» **Collected data**
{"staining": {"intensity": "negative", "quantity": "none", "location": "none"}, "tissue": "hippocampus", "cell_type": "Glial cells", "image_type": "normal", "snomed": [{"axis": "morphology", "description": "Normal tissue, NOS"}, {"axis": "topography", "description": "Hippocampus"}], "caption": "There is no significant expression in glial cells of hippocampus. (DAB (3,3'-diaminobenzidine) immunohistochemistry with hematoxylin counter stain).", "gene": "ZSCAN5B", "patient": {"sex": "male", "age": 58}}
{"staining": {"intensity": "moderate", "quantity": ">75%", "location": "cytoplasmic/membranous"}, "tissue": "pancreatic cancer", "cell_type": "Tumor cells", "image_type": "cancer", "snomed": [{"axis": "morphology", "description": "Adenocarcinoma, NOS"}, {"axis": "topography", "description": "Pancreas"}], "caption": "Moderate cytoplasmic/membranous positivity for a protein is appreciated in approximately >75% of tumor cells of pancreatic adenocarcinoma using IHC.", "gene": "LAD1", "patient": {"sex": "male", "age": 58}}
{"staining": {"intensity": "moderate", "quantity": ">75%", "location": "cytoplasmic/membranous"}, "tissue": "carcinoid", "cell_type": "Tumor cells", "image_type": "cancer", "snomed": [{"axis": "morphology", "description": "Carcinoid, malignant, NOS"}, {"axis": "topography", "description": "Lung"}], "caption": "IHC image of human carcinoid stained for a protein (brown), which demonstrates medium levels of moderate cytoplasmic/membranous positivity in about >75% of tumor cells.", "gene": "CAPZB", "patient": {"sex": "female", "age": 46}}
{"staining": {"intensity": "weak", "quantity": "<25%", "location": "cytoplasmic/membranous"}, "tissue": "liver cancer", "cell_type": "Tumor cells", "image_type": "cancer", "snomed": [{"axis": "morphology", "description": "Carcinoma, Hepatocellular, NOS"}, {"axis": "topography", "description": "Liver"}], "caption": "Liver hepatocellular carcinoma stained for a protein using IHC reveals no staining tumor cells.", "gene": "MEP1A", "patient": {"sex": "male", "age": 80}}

» **Instructions for the task**
Beginning with the line that has "image of human", set down each line through the last one above, exactly, and nothing else.

» **Worked solution**
{"staining": {"intensity": "moderate", "quantity": ">75%", "location": "cytoplasmic/membranous"}, "tissue": "carcinoid", "cell_type": "Tumor cells", "image_type": "cancer", "snomed": [{"axis": "morphology", "description": "Carcinoid, malignant, NOS"}, {"axis": "topography", "description": "Lung"}], "caption": "IHC image of human carcinoid stained for a protein (brown), which demonstrates medium levels of moderate cytoplasmic/membranous positivity in about >75% of tumor cells.", "gene": "CAPZB", "patient": {"sex": "female", "age": 46}}
{"staining": {"intensity": "weak", "quantity": "<25%", "location": "cytoplasmic/membranous"}, "tissue": "liver cancer", "cell_type": "Tumor cells", "image_type": "cancer", "snomed": [{"axis": "morphology", "description": "Carcinoma, Hepatocellular, NOS"}, {"axis": "topography", "description": "Liver"}], "caption": "Liver hepatocellular carcinoma stained for a protein using IHC reveals no staining tumor cells.", "gene": "MEP1A", "patient": {"sex": "male", "age": 80}}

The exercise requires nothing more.